**EXCERPT PROVIDED:**
◆ ◆ ◆ ◆ ◆

UIC to launch virtual teaching collaboration with French universities
International education is one of many scholastic areas that has had to adjust during the COVID-19 global health crisis.
A University of Illinois Chicago program aims to address the matter during the spring and summer 2021 semesters through a virtual international exchange that brings together students and scholars from three universities, with the potential for a post-pandemic partnership when international travel resumes.
Backed by a $7,500 grant, which comes from the FACE Foundation in partnership with the Cultural Services of the French Embassy in Washington, D.C., and the American Embassy in Paris, UIC will team with Université Paris-Est Creteil Val de Marne and the Ecole pratique de service social.
The project is led by Kathryn Engel, UIC senior lecturer in the department of psychology and director of internships in the applied psychology program.

◆ ◆ ◆ ◆ ◆

**EXERCISE DATA:**
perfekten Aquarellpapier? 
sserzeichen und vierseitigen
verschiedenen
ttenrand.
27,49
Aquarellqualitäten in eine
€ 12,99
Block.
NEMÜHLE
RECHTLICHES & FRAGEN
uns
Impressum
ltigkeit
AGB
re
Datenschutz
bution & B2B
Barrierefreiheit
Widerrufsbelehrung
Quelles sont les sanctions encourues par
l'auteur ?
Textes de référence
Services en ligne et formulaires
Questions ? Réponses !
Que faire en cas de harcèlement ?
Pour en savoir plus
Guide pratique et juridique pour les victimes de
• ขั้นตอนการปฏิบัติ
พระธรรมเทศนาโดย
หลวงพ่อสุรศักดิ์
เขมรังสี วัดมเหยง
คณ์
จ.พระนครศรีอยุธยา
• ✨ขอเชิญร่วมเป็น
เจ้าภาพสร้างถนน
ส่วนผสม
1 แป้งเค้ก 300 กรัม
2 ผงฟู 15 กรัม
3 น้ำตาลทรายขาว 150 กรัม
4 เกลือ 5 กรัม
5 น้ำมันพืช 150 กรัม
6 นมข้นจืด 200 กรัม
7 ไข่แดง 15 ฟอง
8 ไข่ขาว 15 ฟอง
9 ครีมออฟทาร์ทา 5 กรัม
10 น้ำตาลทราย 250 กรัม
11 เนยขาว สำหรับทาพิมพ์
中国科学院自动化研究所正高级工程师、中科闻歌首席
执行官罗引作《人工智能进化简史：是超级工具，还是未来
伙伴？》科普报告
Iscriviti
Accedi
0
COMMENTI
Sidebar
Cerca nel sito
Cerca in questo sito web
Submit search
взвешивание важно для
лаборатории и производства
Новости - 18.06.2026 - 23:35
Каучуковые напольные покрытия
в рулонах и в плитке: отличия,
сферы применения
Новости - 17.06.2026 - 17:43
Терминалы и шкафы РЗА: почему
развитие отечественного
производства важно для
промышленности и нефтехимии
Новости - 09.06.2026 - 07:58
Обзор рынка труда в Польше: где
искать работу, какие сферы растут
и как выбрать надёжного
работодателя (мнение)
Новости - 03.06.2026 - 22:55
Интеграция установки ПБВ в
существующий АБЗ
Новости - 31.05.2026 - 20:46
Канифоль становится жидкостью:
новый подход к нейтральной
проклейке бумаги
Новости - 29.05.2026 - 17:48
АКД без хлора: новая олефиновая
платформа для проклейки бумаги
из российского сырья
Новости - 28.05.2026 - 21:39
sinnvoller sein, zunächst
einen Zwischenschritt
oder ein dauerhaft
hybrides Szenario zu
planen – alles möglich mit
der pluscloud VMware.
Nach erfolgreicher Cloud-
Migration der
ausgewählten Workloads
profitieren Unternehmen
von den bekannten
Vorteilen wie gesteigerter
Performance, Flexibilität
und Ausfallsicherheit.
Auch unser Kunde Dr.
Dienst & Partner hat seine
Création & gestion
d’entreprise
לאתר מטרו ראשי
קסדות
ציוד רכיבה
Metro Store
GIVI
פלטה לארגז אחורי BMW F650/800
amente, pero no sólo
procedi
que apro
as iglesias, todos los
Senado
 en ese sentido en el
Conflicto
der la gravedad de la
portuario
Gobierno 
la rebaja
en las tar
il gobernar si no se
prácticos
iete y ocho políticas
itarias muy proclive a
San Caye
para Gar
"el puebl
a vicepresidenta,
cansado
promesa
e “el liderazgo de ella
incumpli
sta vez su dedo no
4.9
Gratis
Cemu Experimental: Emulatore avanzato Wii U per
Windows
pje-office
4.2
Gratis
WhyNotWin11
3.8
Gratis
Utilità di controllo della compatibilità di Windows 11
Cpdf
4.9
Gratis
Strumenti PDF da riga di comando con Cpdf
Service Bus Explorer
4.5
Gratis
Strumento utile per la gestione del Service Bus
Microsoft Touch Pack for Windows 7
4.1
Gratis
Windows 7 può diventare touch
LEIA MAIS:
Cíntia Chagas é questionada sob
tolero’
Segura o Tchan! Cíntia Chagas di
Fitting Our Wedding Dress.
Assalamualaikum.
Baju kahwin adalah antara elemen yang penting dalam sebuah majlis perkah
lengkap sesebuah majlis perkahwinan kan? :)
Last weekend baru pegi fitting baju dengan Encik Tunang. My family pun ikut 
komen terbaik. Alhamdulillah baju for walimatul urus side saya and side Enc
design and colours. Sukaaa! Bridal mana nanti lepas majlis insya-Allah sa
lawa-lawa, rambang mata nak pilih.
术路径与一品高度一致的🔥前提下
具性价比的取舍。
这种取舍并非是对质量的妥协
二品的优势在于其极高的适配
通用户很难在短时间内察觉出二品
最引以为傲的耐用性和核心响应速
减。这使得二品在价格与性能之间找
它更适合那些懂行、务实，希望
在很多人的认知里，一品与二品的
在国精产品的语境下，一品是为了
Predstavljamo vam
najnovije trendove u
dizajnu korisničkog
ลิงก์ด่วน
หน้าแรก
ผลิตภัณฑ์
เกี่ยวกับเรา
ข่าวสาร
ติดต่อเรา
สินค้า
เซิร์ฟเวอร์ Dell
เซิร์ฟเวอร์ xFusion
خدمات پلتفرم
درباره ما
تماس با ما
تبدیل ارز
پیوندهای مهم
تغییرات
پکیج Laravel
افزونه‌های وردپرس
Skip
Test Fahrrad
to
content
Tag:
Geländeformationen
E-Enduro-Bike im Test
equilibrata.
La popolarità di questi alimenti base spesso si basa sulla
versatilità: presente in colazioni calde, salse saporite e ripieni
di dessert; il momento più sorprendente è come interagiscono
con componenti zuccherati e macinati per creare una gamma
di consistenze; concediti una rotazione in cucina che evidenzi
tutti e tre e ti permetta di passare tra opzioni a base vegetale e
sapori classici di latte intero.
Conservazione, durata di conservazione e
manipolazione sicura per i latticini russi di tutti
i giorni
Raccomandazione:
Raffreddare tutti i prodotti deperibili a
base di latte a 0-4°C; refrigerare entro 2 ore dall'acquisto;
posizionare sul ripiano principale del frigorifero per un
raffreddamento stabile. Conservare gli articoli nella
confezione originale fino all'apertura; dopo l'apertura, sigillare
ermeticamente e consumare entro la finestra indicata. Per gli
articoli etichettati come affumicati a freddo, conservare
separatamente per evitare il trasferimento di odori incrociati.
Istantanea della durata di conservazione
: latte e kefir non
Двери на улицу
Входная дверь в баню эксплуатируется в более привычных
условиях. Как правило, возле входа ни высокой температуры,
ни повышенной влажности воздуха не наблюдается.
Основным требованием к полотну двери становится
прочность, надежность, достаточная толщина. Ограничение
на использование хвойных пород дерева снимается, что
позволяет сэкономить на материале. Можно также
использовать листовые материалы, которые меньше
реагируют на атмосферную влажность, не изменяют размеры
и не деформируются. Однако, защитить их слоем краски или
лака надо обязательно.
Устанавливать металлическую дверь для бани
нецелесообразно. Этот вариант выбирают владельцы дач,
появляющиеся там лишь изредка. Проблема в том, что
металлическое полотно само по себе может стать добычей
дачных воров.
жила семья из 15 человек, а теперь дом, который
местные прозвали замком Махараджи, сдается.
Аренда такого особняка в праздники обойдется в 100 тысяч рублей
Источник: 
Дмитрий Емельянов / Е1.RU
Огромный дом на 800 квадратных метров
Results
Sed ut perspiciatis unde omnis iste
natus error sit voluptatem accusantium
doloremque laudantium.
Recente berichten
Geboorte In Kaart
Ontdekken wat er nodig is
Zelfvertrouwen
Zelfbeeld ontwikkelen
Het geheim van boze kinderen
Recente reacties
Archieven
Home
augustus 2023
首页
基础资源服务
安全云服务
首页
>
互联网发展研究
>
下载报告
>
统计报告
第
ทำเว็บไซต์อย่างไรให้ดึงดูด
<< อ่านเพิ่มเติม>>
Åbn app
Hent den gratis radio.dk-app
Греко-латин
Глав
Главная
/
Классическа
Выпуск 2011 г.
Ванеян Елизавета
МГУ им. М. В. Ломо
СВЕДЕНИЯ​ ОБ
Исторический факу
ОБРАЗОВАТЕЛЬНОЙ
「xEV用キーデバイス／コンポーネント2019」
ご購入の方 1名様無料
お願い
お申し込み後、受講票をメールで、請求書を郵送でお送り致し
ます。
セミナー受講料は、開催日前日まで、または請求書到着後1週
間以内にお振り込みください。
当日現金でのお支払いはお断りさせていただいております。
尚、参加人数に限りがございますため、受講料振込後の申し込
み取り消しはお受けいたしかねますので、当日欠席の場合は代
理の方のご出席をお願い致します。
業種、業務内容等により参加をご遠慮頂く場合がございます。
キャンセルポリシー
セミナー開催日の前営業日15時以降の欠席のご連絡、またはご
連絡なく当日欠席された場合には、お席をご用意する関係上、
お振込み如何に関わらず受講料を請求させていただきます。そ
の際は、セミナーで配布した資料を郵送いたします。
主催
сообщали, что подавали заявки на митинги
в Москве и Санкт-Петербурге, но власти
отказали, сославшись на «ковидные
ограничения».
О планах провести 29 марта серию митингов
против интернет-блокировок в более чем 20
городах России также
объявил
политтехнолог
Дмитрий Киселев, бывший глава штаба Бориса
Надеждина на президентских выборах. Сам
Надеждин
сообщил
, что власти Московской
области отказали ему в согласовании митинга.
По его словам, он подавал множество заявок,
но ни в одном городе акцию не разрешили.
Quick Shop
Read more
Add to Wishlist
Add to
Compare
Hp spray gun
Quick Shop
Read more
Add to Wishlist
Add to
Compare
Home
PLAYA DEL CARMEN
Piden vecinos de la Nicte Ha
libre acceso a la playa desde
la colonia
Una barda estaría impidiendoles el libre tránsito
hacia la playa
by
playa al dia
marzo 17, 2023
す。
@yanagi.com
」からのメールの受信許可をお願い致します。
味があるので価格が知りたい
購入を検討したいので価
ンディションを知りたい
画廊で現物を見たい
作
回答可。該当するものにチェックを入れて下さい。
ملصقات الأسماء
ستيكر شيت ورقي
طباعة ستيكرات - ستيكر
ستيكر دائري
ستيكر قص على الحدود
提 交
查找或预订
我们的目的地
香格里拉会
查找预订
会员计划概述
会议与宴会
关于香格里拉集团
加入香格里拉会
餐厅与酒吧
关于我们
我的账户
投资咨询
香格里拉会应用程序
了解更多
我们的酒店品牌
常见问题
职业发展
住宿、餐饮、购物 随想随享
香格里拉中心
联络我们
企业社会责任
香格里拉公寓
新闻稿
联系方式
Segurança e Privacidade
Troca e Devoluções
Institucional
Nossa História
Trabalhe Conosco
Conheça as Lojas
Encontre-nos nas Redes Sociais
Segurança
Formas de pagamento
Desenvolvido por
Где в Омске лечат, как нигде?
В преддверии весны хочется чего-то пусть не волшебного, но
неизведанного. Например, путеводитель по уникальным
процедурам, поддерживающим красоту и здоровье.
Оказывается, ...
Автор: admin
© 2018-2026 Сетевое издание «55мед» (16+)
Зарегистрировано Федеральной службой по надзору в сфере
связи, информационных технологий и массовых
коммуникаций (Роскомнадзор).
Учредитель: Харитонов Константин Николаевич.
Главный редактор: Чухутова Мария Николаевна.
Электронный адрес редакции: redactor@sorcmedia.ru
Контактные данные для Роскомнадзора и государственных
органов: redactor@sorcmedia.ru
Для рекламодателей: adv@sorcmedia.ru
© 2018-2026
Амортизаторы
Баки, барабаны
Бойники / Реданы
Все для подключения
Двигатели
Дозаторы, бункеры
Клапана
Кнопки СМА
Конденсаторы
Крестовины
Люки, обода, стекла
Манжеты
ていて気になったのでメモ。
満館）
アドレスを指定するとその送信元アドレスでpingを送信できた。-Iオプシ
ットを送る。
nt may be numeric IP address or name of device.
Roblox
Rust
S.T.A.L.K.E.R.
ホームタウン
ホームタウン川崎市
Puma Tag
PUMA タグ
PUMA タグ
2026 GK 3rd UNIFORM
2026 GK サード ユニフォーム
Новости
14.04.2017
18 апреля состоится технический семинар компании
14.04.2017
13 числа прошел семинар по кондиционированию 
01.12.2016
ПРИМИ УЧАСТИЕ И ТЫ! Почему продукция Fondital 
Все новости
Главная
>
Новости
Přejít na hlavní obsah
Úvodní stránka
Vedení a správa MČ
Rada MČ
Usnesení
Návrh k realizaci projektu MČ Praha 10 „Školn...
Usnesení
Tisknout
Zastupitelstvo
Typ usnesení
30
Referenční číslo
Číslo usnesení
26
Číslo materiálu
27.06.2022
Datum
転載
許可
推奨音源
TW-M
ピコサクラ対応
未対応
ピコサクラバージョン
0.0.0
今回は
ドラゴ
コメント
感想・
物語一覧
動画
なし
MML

◆ ◆ ◆ ◆ ◆

**WHAT TO WORK ON:**
1) According to the article on UIC's virtual teaching collaboration, who leads the project?
2) Extend the article on UIC's virtual teaching collaboration with French universities, beginning after its final sentence.

**ANSWERS TO THIS EXERCISE:**
1) Kathryn Engel, a UIC senior lecturer in the department of psychology and director of internships in the applied psychology program, leads the project.

2)
“It is an exciting synergy of three universities bringing three different fields together to address the best innovations discovered in the social services during COVID-19,” Engel said. “It will be amazing to see what social work, psychology and international management students will accomplish together on their team projects.”
Approximately 10 students from each university are expected in the initial course. The new initiative is based on the successful social services internship program at UIC, which is founded and led by Engel, that places UIC students in positions with various Paris-based organizations.
“All three universities are a part of the Mission Interuniversitaire de Coordination des Echanges Franco-Americains partnership and plan to build this out as a continuing and sustainable program going forward to continue to address important social issues,” Engel said.
The course is based on a pedagogy called Collaborative Online International Learning, or COIL, which embeds a virtual collaborative learning activity, project, or module in a course, connecting students and faculty with their counterparts at another institution abroad.
It also is part of UIC’s wider efforts to deliver virtual programming options that offer students impactful intercultural experiences during the pandemic as many study abroad programs are being put on hold.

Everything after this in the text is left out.